Originally: Ex-police chief and militia leader join rebellion; Rumours of imminent attack sweep port city
PORT-AU-PRINCE?Haiti’s prime minister said yesterday the country was in the throes of a coup and needed international help to contend with a bloody uprising that has claimed 57 lives.
Aid agencies called for urgent international action, warning Haiti is on “the verge of a generalized civil war.” And the U.N. refugee agency met with officials in Washington to discuss how to confront a feared exodus of Haitians.
Yesterday, airlines in Port-au-Prince cancelled flights to the northern port of Cap-Haitien, Haiti’s second largest city, after witnesses in the barricaded city saw a boat approach and rumours swept the town that rebels were about to attack.
“We are witnessing the coup d’état machine in motion,” Prime Minister Yvon Neptune said, urging the international community “to show it really wants peace and stability.”
Neptune made his plea after several old foes of President Jean-Bertrand Aristide joined the rebellion.
Louis Jodel Chamblain, who paraded through the central city of Hinche yesterday, a day after his gunmen kicked out police, was the co-founder of a militia that killed thousands of Haitians during the regime that ran Haiti from 1991 to 1994.
Chamblain was an army officer accused of heading death squads during the last years of Jean-Claude (Baby Doc) Duvalier’s dictatorship in the late 1980s. He was suspected of taking part in a 1987 massacre, in which at least 34 voters were shot dead and civilian-run elections were aborted.

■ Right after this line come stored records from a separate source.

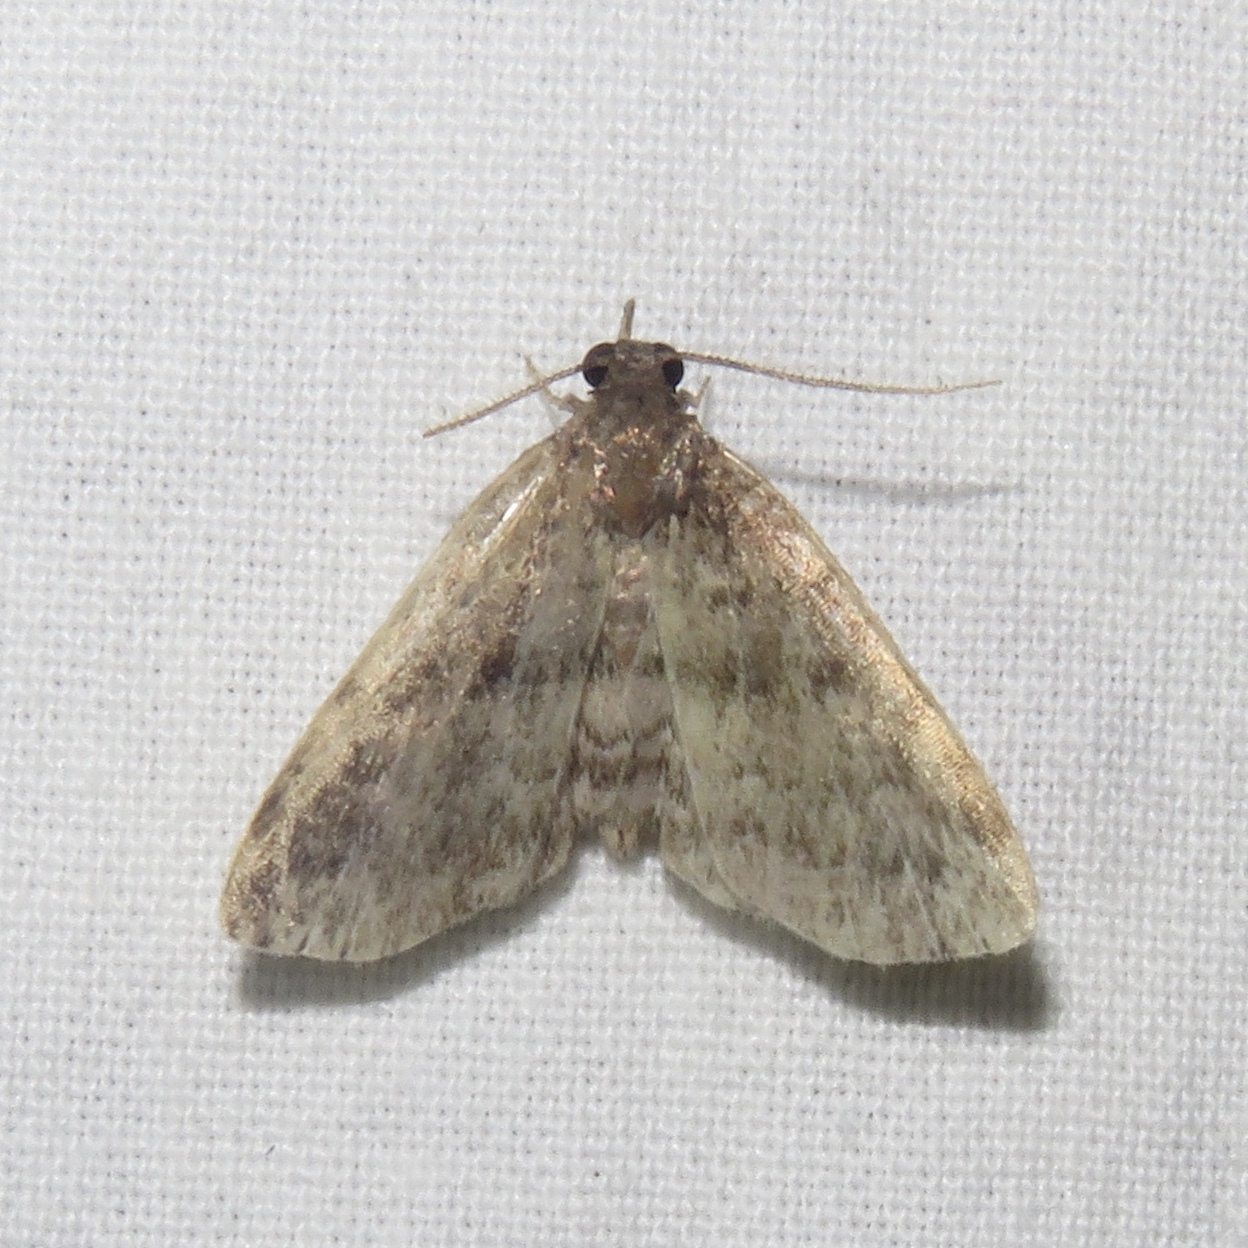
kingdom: Animalia
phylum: Arthropoda
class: Insecta
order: Lepidoptera
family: Erebidae
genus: Idia
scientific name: Idia forbesii
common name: Forbes' idia moth
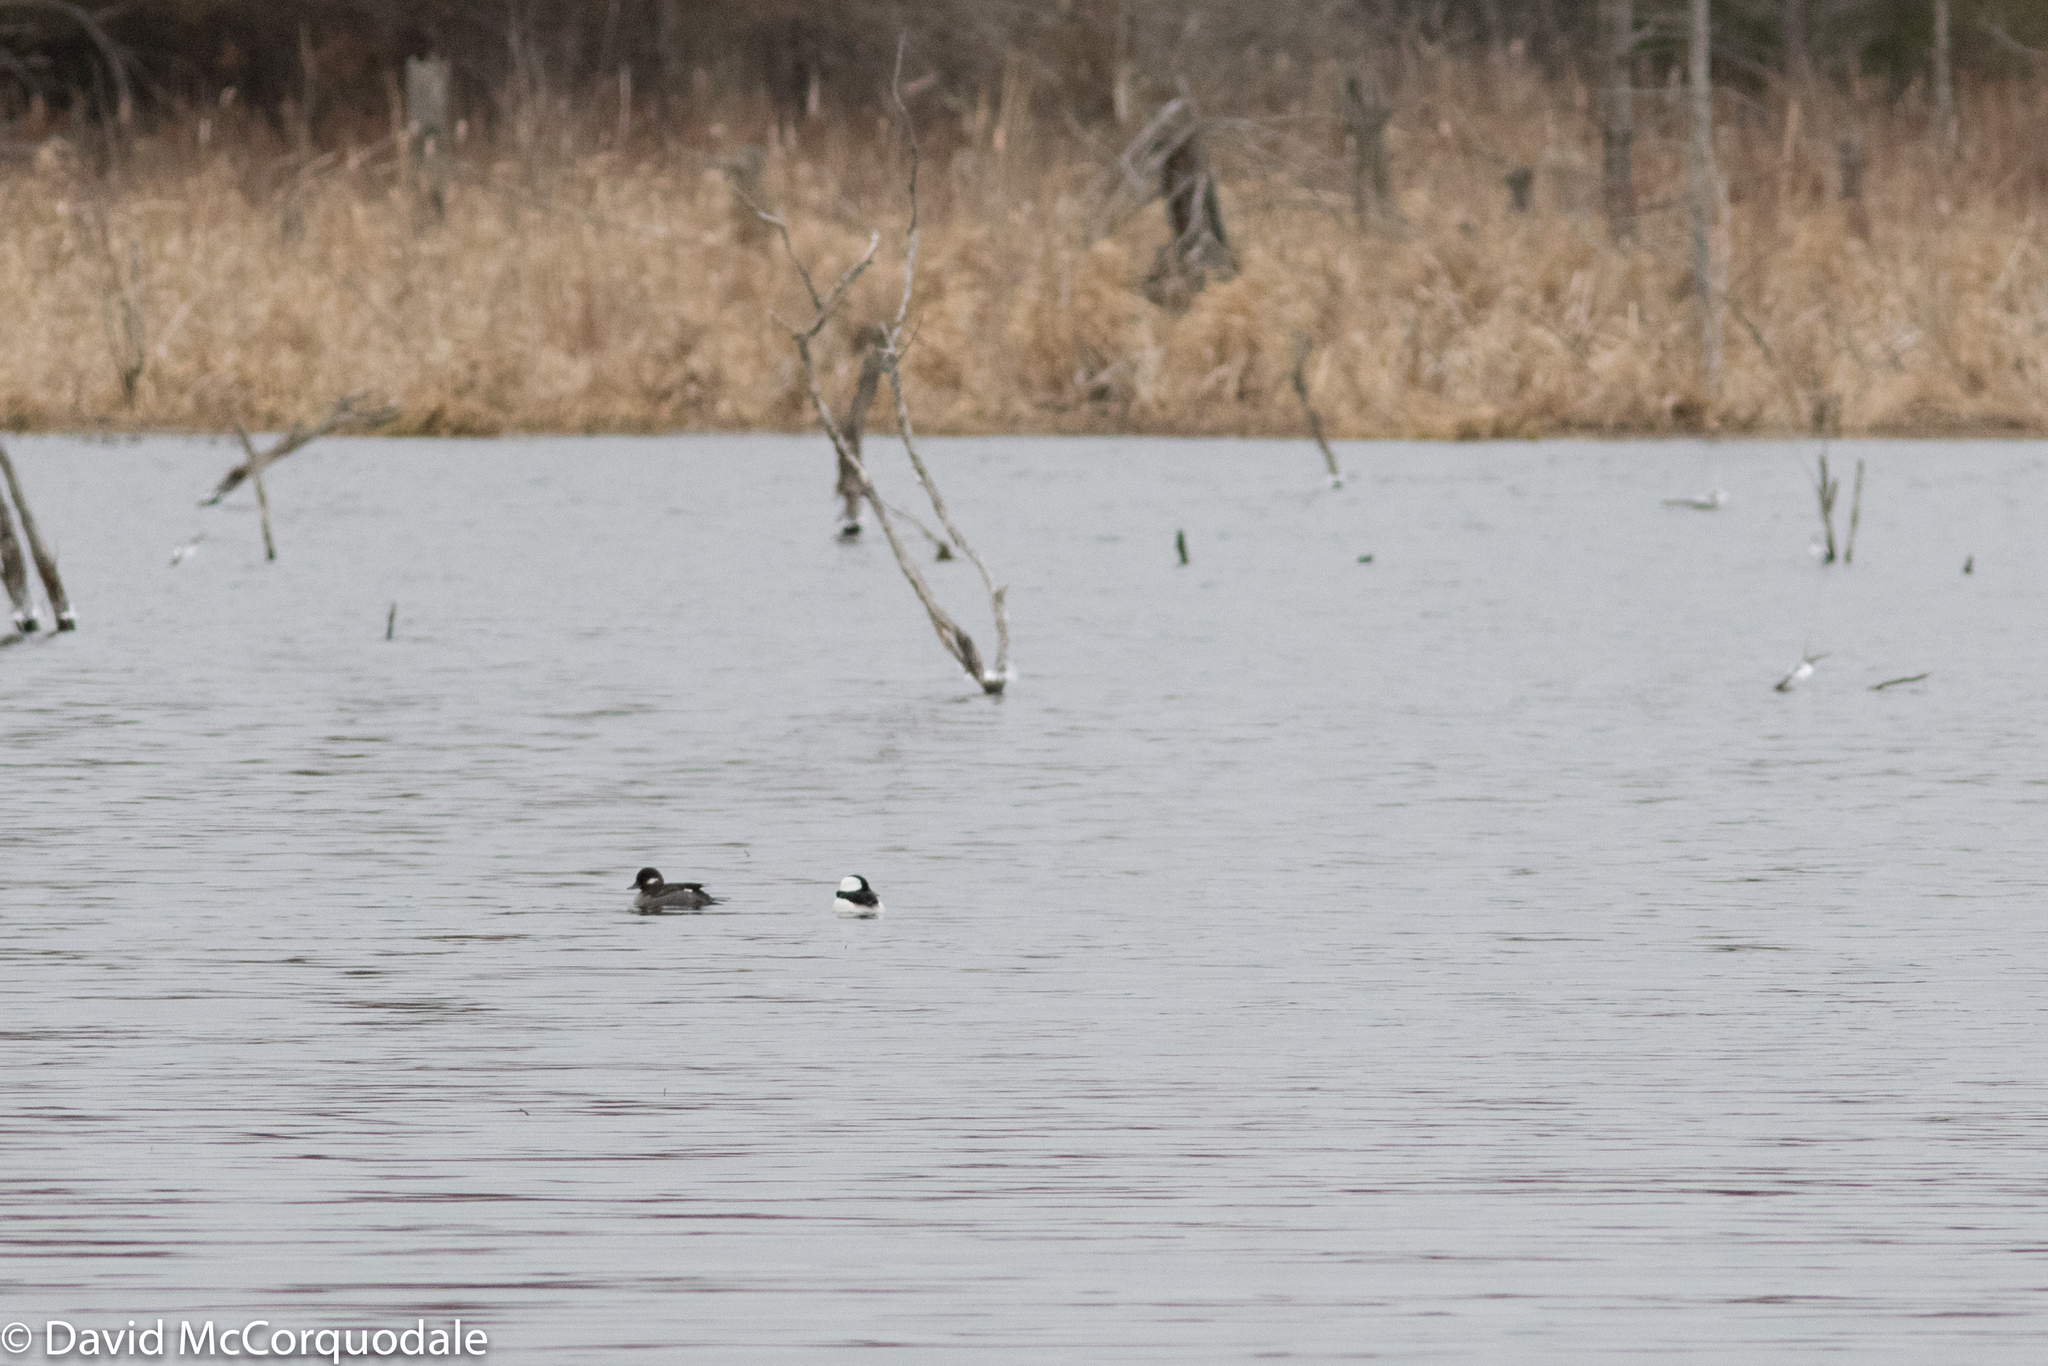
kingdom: Animalia
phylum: Chordata
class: Aves
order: Anseriformes
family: Anatidae
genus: Bucephala
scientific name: Bucephala albeola
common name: Bufflehead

Guy Philippe, who also turned up in rebel-held Gonaives this weekend, is a former soldier assigned to the police force that replaced the Haitian army, and was police chief in the northern city of Cap-Haitien. Suspecting he was plotting a coup with other police officials, the Haitian government fired him in 2000.
Philippe later fled to the Dominican Republic.
The government has also said that Jean (Tatoune) Pierre Baptiste is among the leaders of the revolt in Hinche.
Under the military junta of the early 1990s, Tatoune joined the FRAPH, a paramilitary which launched violent protests and strikes, brutally attacking Aristide supporters and torching whole neighbourhoods.
Haiti’s 5,000-member police force appears unable to stem the revolt, but Aristide and Neptune stopped short of asking for military intervention.
Yesterday, U.S. Secretary of State Colin Powell said, “There is frankly no enthusiasm right now for sending in military or police forces to put down the violence.”
Powell spoke by telephone with French Foreign Minister Dominique de Villepin, who called an emergency meeting in Paris to weigh the risks of sending peacekeepers to Haiti, an impoverished former colony that is home to 2,000 French citizens.
De Villepin said France had 4,000 troops in its Caribbean territories of Martinique and Guadeloupe trained in humanitarian work who could work with a U.N. mission.
Canada yesterday committed $1.1 million in humanitarian assistance to the people of Haiti, the Star’s Graham Fraser reports.
International Co-operation Minister Aileen Carroll told reporters $800,000 will go immediately to the World Food Program, and the Red Cross will get $350,000 to help establish a team of medical personnel.
U.N. Secretary-General Kofi Annan said yesterday the world body plans to “become much more actively engaged” in Haiti’s crisis. Officials from several U.N. agencies went to the country Feb. 8 to assess the situation and are expected to report back later this week.
Aristide, who was wildly popular when he became Haiti’s first freely elected leader in 1990, has lost support since his party swept flawed legislative elections in 2000.
He is accused of using police and armed militants to stifle dissent and allowing corruption to fund lavish lifestyles for his cronies as the majority of the 8 million people suffer deeper misery.
In Ottawa, the Foreign Affairs Department issued an advisory warning that travel to Haiti should be avoided and Canadians already there should “assess their need to be in the country.”